-- Stored data entries --
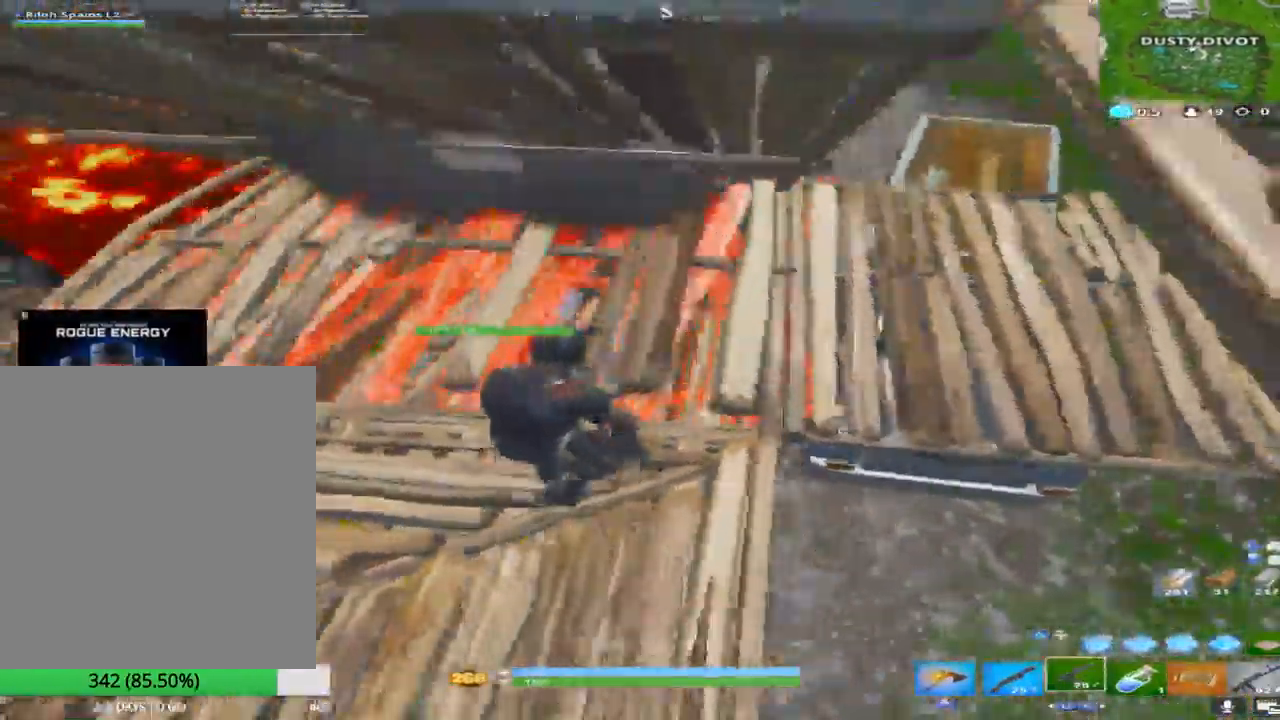
{"dt_ms": 500, "buttons": ["R2"], "left_stick": "up-right", "right_stick": "center", "events": [[133, "right_stick", "center"], [200, "right_stick", "down"], [283, "right_stick", "left"], [450, "right_stick", "center"], [467, "CROSS", "up"]]}
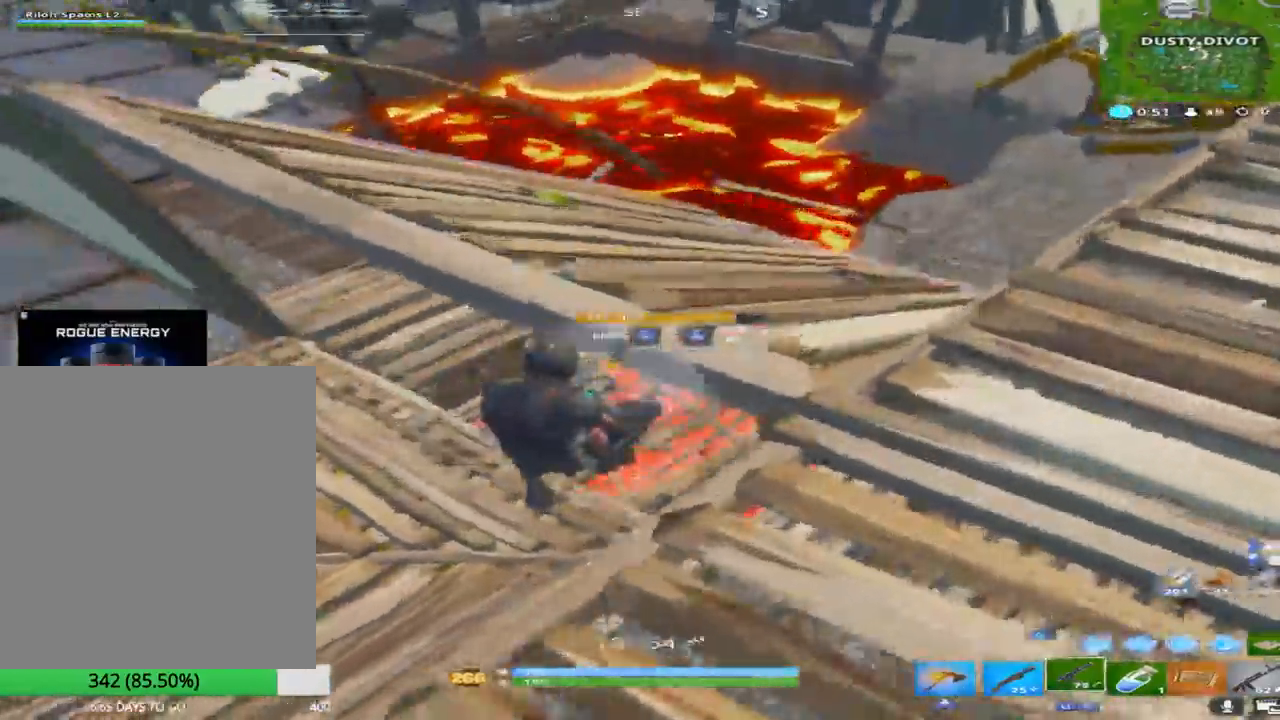
{"dt_ms": 500, "buttons": ["CROSS", "R1"], "left_stick": "left", "right_stick": "center", "events": [[50, "left_stick", "left"], [67, "TRIANGLE", "down"], [100, "R2", "up"], [100, "right_stick", "right"], [150, "R2", "down"], [167, "TRIANGLE", "up"], [350, "right_stick", "down"], [367, "CROSS", "down"], [450, "R2", "up"], [467, "R1", "down"], [467, "right_stick", "center"]]}
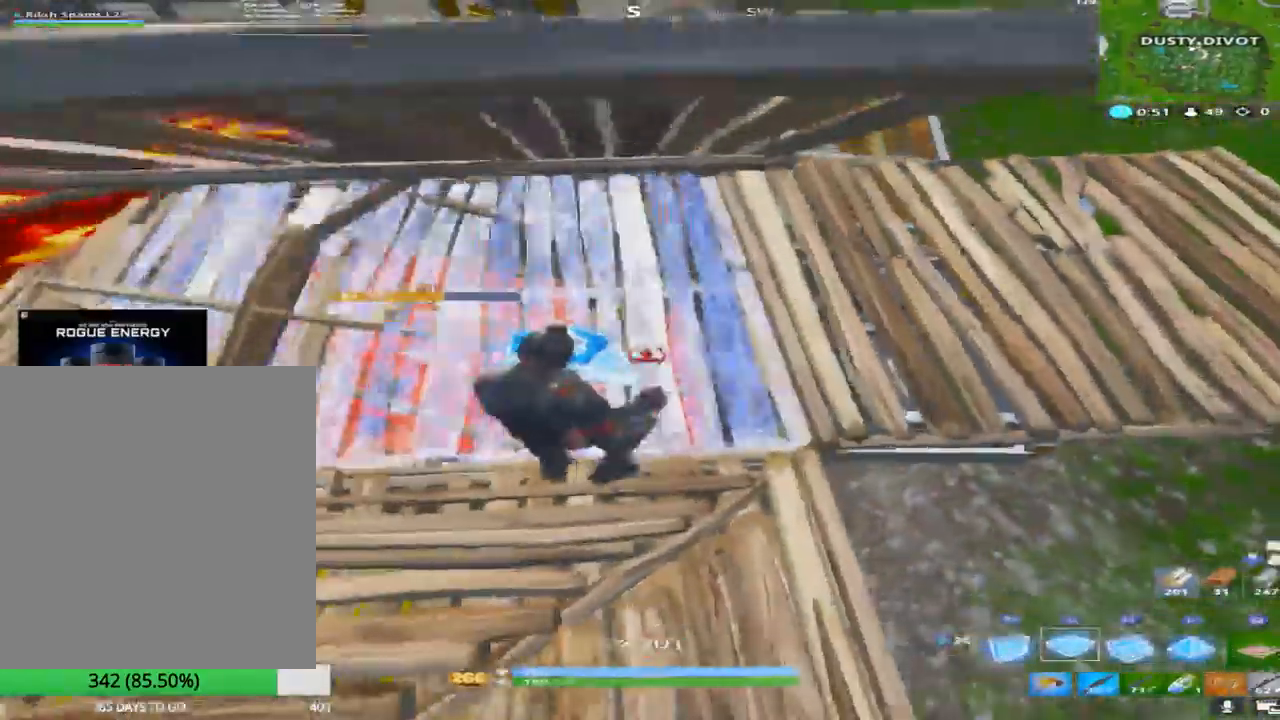
{"dt_ms": 500, "buttons": ["R1"], "left_stick": "up-left", "right_stick": "center", "events": [[33, "CROSS", "up"], [117, "TRIANGLE", "down"], [183, "left_stick", "up-left"], [200, "R1", "up"], [233, "TRIANGLE", "up"], [300, "right_stick", "up"], [433, "right_stick", "center"], [467, "R1", "down"]]}
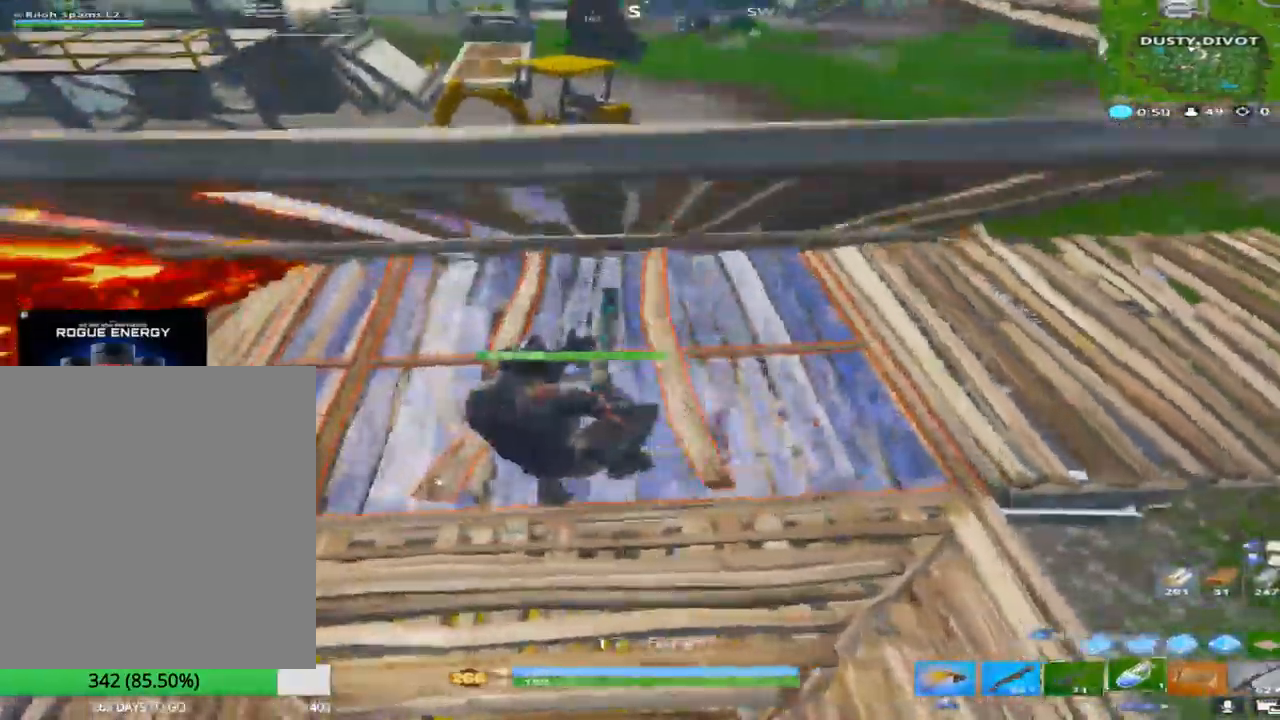
{"dt_ms": 500, "buttons": [], "left_stick": "left", "right_stick": "right", "events": [[100, "R1", "up"], [217, "L1", "down"], [250, "right_stick", "right"], [383, "L1", "up"], [417, "left_stick", "left"]]}
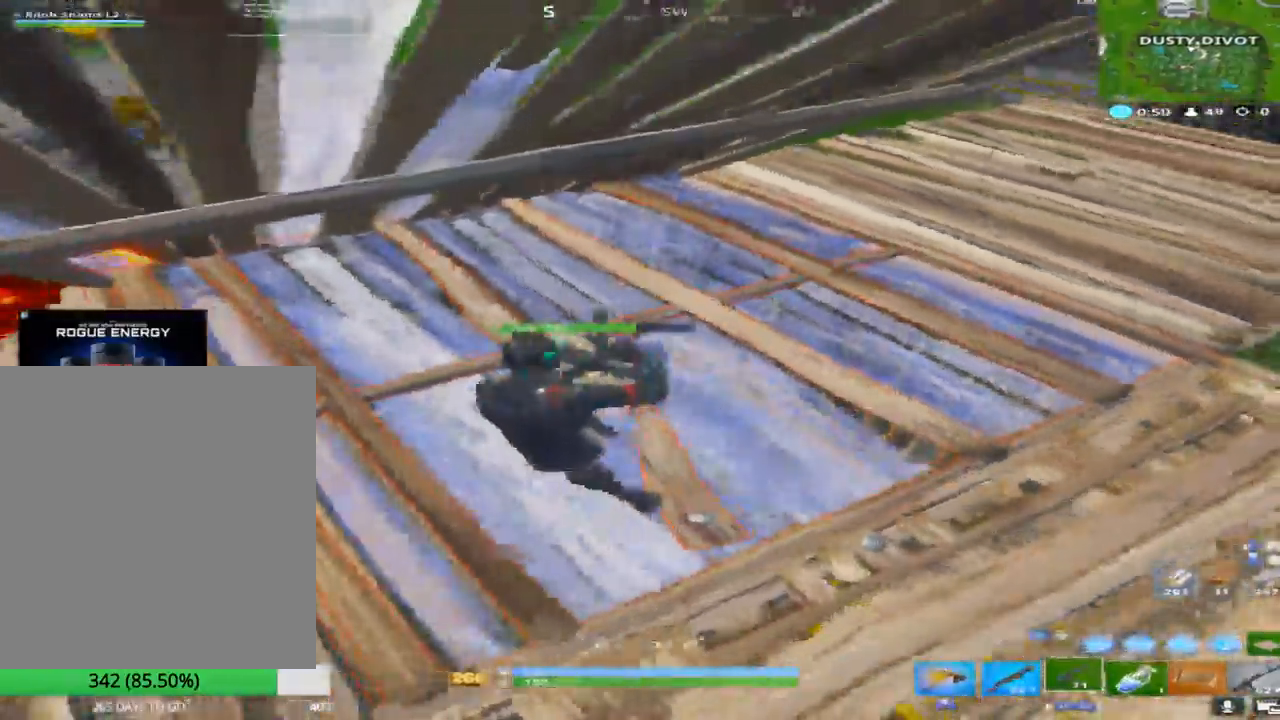
{"dt_ms": 500, "buttons": [], "left_stick": "left", "right_stick": "up-right", "events": [[133, "right_stick", "center"], [150, "L1", "down"], [317, "L1", "up"], [350, "right_stick", "right"], [400, "right_stick", "up-right"]]}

-- WHAT YOU NEED TO DO --
Reproduce the data above word for word, but leave the images out.

-- ANSWER SPACE --
{"dt_ms": 500, "buttons": ["R2"], "left_stick": "up-right", "right_stick": "center", "events": [[133, "right_stick", "center"], [200, "right_stick", "down"], [283, "right_stick", "left"], [450, "right_stick", "center"], [467, "CROSS", "up"]]}
{"dt_ms": 500, "buttons": ["CROSS", "R1"], "left_stick": "left", "right_stick": "center", "events": [[50, "left_stick", "left"], [67, "TRIANGLE", "down"], [100, "R2", "up"], [100, "right_stick", "right"], [150, "R2", "down"], [167, "TRIANGLE", "up"], [350, "right_stick", "down"], [367, "CROSS", "down"], [450, "R2", "up"], [467, "R1", "down"], [467, "right_stick", "center"]]}
{"dt_ms": 500, "buttons": ["R1"], "left_stick": "up-left", "right_stick": "center", "events": [[33, "CROSS", "up"], [117, "TRIANGLE", "down"], [183, "left_stick", "up-left"], [200, "R1", "up"], [233, "TRIANGLE", "up"], [300, "right_stick", "up"], [433, "right_stick", "center"], [467, "R1", "down"]]}
{"dt_ms": 500, "buttons": [], "left_stick": "left", "right_stick": "right", "events": [[100, "R1", "up"], [217, "L1", "down"], [250, "right_stick", "right"], [383, "L1", "up"], [417, "left_stick", "left"]]}
{"dt_ms": 500, "buttons": [], "left_stick": "left", "right_stick": "up-right", "events": [[133, "right_stick", "center"], [150, "L1", "down"], [317, "L1", "up"], [350, "right_stick", "right"], [400, "right_stick", "up-right"]]}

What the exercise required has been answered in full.